Prematuro com desconforto respiratório precoce + Rx reticulogranular/broncogramas → Doença da Membrana Hialina (DMH).
A Doença da Membrana Hialina é a principal causa de desconforto respiratório em prematuros, decorrente da imaturidade pulmonar e deficiência de surfactante. O quadro clínico e radiológico são característicos, exigindo suporte respiratório e, por vezes, reposição de surfactante.
A Doença da Membrana Hialina (DMH), também conhecida como Síndrome do Desconforto Respiratório (SDR) do recém-nascido, é uma das principais causas de morbimortalidade em prematuros, afetando cerca de 10% dos nascidos pré-termo. Sua importância clínica reside na necessidade de reconhecimento e intervenção precoces para evitar complicações graves e sequelas neurológicas. A fisiopatologia da DMH está ligada à imaturidade pulmonar e à deficiência de surfactante, uma substância que reduz a tensão superficial nos alvéolos, impedindo seu colapso. O diagnóstico é clínico, com desconforto respiratório progressivo nas primeiras horas de vida, e radiológico, caracterizado por padrão reticulogranular difuso e broncogramas aéreos. A suspeita deve ser alta em qualquer recém-nascido prematuro com dificuldade respiratória. O tratamento visa manter a oxigenação e ventilação adequadas, utilizando CPAP nasal como primeira linha, ventilação mecânica se necessário, e reposição de surfactante exógeno para melhorar a complacência pulmonar. O prognóstico melhorou significativamente com os avanços no cuidado neonatal, mas complicações como displasia broncopulmonar e hemorragia intraventricular ainda são pontos de atenção.

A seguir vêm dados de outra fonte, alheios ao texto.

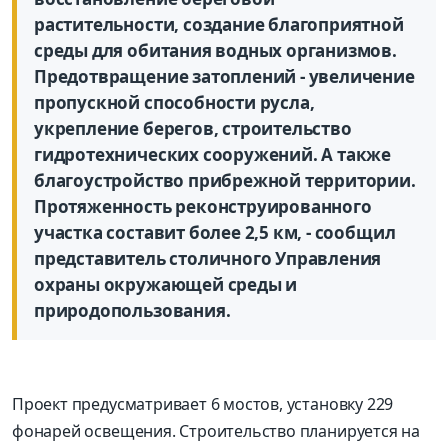
растительности, создание благоприятной
среды для обитания водных организмов.
Предотвращение затоплений - увеличение
пропускной способности русла,
укрепление берегов, строительство
гидротехнических сооружений. А также
благоустройство прибрежной территории.
Протяженность реконструированного
участка составит более 2,5 км, - сообщил
представитель столичного Управления
охраны окружающей среды и
природопользования.
Проект предусматривает 6 мостов, установку 229
фонарей освещения. Строительство планируется на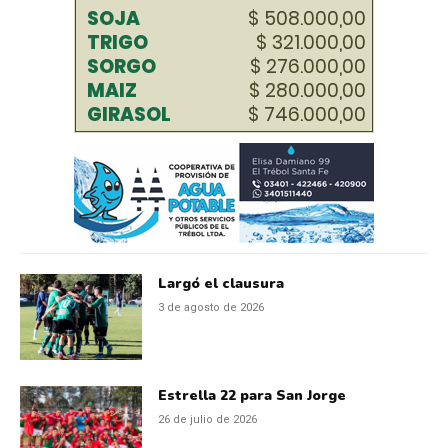
Largó el clausura
3 de agosto de 2026
Estrella 22 para San Jorge
26 de julio de 2026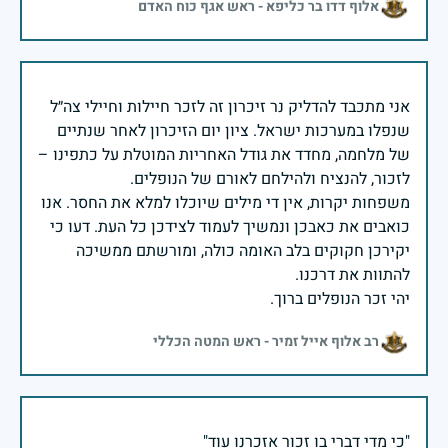
אלוף דדו בר כליפא - ראש אגף כוח האדם
אני מתכבד להדליק נר זיכרון זה לזכר חיילות וחיילי צה״ל
שנפלו במערכות ישראל. ציון יום הזיכרון לאחר שנתיים
של מלחמה, מחדד את גודל האחריות המוטלת על כתפינו –
משפחות יקרות, אין די מילים שיוכלו למלא את החסר. אנו
כואבים את כאבכן ונמשיך לעמוד לצידכן כל העת. דעו כי
יקירכן חקוקים בלב האומה כולה, ומורשתם ממשיכה
יהי זכר הנופלים ברוך.
רב אלוף אייל זמיר - ראש המטה הכללי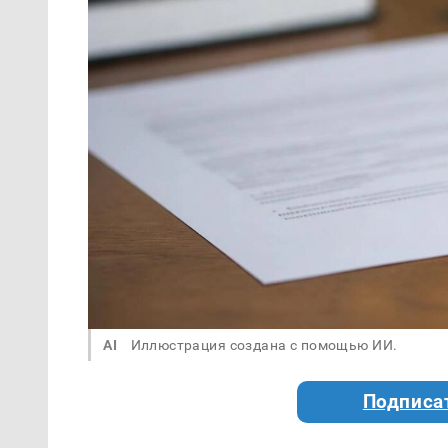
AI
Иллюстрация создана с помощью ИИ.
Подписа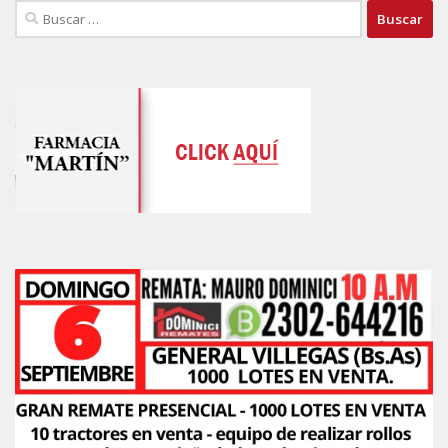
Buscar: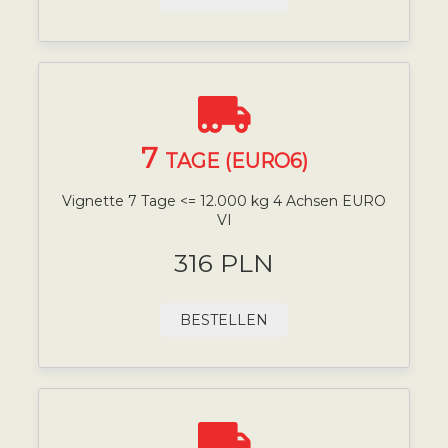
7
TAGE (EURO6)
Vignette 7 Tage <= 12.000 kg 4 Achsen EURO
VI
316 PLN
BESTELLEN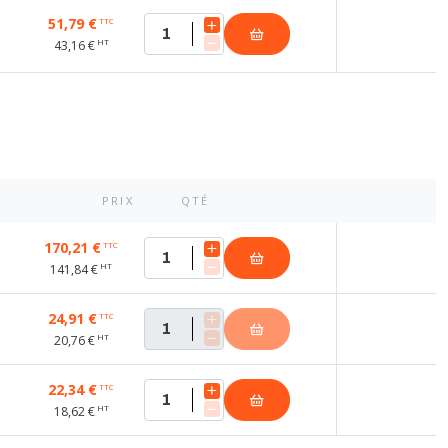
51,79 €
TTC
HT
43,16 €
PRIX
QTÉ
170,21 €
TTC
HT
141,84 €
24,91 €
TTC
HT
20,76 €
22,34 €
TTC
HT
18,62 €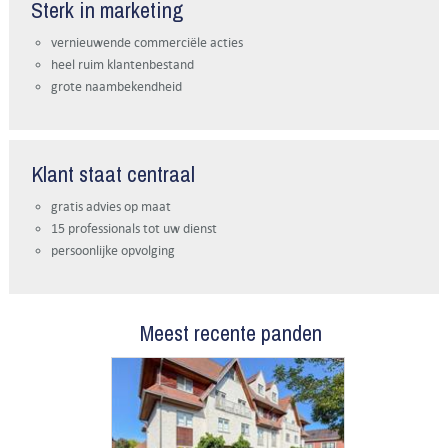
Sterk in marketing
vernieuwende commerciële acties
heel ruim klantenbestand
grote naambekendheid
Klant staat centraal
gratis advies op maat
15 professionals tot uw dienst
persoonlijke opvolging
Meest recente panden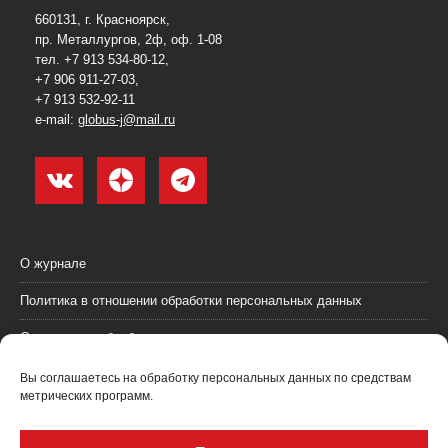
660131, г. Красноярск,
пр. Металлургов, 2ф, оф. 1-08
тел. +7 913 534-80-12,
+7 906 911-27-03,
+7 913 532-92-11
e-mail:
globus-j@mail.ru
О журнале
Политика в отношении обработки персональных данных
Согласие на обработку персональных данных
Пользовательское соглашение (оферта)
Вы соглашаетесь на обработку персональных данных по средствам
метрических программ.
Согласие на получение рекламных материалов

Os principais fatores de risco são prematuridade, diabetes materno, asfixia perinatal, sexo masculino e parto cesáreo sem trabalho de parto.

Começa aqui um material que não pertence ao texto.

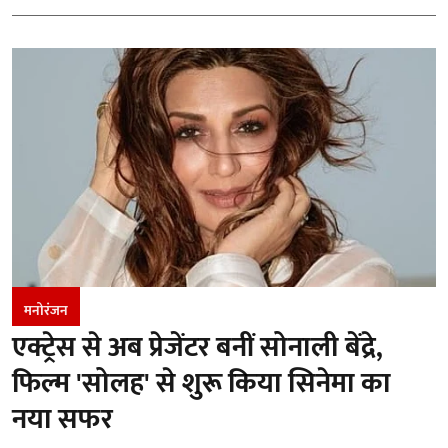
मनोरंजन
एक्ट्रेस से अब प्रेजेंटर बनीं सोनाली बेंद्रे,
फिल्म 'सोलह' से शुरू किया सिनेमा का
नया सफर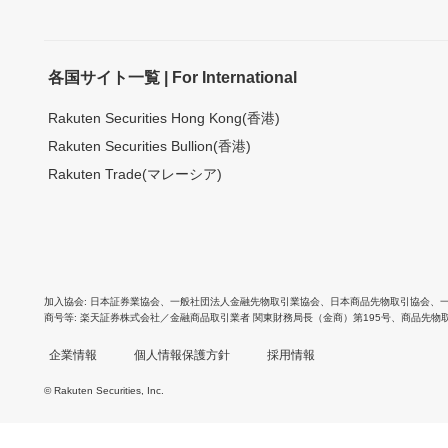
各国サイト一覧 | For International
Rakuten Securities Hong Kong(香港)
Rakuten Securities Bullion(香港)
Rakuten Trade(マレーシア)
加入協会
日本証券業協会
、
一般社団法人金融先物取引業協会
、
日本商品先物取引協会
、
商号等
楽天証券株式会社／金融商品取引業者 関東財務局長（金商）第195号、商品先物
企業情報
個人情報保護方針
採用情報
© Rakuten Securities, Inc.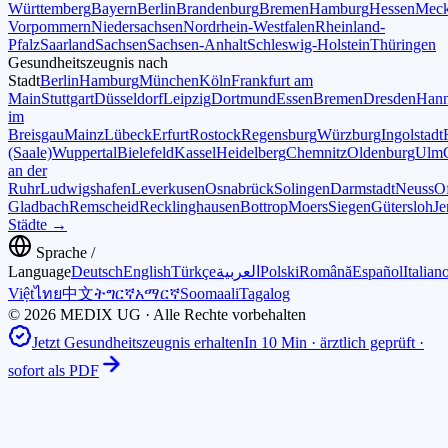
Württemberg
Bayern
Berlin
Brandenburg
Bremen
Hamburg
Hessen
Meck
Vorpommern
Niedersachsen
Nordrhein-Westfalen
Rheinland-
Pfalz
Saarland
Sachsen
Sachsen-Anhalt
Schleswig-Holstein
Thüringen
Gesundheitszeugnis nach
Stadt
Berlin
Hamburg
München
Köln
Frankfurt am
Main
Stuttgart
Düsseldorf
Leipzig
Dortmund
Essen
Bremen
Dresden
Hann
im
Breisgau
Mainz
Lübeck
Erfurt
Rostock
Regensburg
Würzburg
Ingolstadt
(Saale)
Wuppertal
Bielefeld
Kassel
Heidelberg
Chemnitz
Oldenburg
Ulm
an der
Ruhr
Ludwigshafen
Leverkusen
Osnabrück
Solingen
Darmstadt
Neuss
O
Gladbach
Remscheid
Recklinghausen
Bottrop
Moers
Siegen
Gütersloh
Je
Städte →
Sprache /
Language
Deutsch
English
Türkçe
العربية
Polski
Română
Español
Italian
Việt
ไทย
中文
ትግርኛ
አማርኛ
Soomaali
Tagalog
© 2026 MEDIX UG · Alle Rechte vorbehalten
Jetzt Gesundheitszeugnis erhalten
In 10 Min · ärztlich geprüft ·
sofort als PDF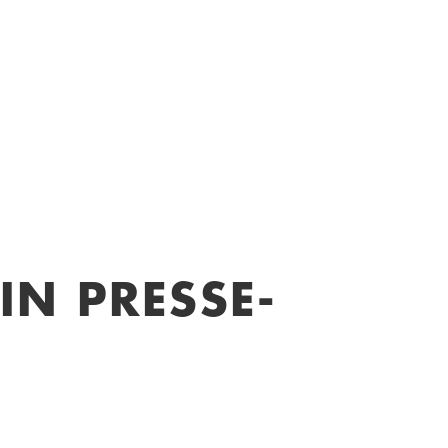
IN PRESSE-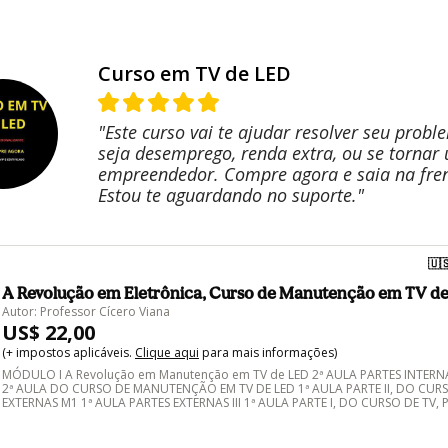
Curso em TV de LED
"Este curso vai te ajudar resolver seu probl
seja desemprego, renda extra, ou se tornar
empreendedor. Compre agora e saia na fren
Estou te aguardando no suporte."
🇺
A Revolução em Eletrônica, Curso de Manutenção em TV d
Autor: Professor Cícero Viana
US$ 22,00
(+ impostos aplicáveis.
Clique aqui
para mais informações)
MÓDULO I A Revolução em Manutenção em TV de LED 2ª AULA PARTES INTERNAS
2ª AULA DO CURSO DE MANUTENÇÃO EM TV DE LED 1ª AULA PARTE II, DO CURS
EXTERNAS M1 1ª AULA PARTES EXTERNAS III 1ª AULA PARTE I, DO CURSO DE TV, 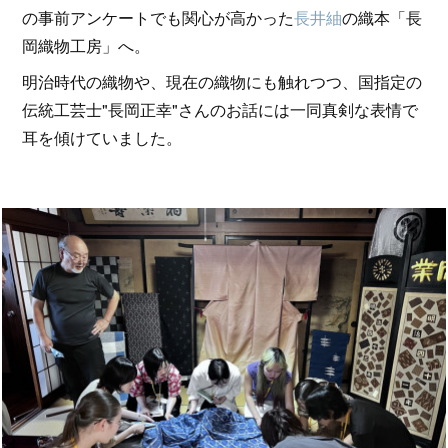
の事前アンケートでも関心が高かった
長井紬
の織本「長
岡織物工房」へ。
明治時代の織物や、現在の織物にも触れつつ、国指定の
伝統工芸士"長岡正幸"さんのお話には一同真剣な表情で
耳を傾けていました。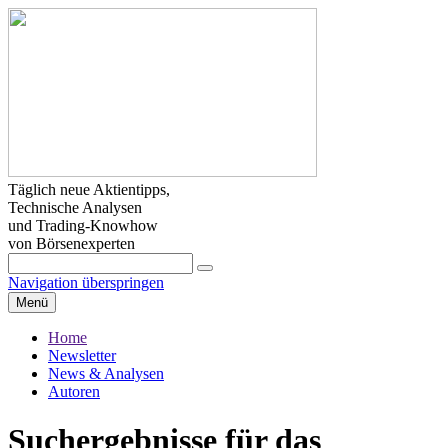
Täglich neue Aktientipps,
Technische Analysen
und Trading-Knowhow
von Börsenexperten
Navigation überspringen
Menü
Home
Newsletter
News & Analysen
Autoren
Suchergebnisse für das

A DMH afeta principalmente prematuros, com desconforto respiratório progressivo e Rx com padrão reticulogranular. A TTRN é mais comum em RN a termo, com melhora rápida e Rx com hiperinsuflação e líquido nas fissuras.
O tratamento inclui suporte respiratório (CPAP, ventilação mecânica), oxigenoterapia e, em casos selecionados, reposição de surfactante exógeno.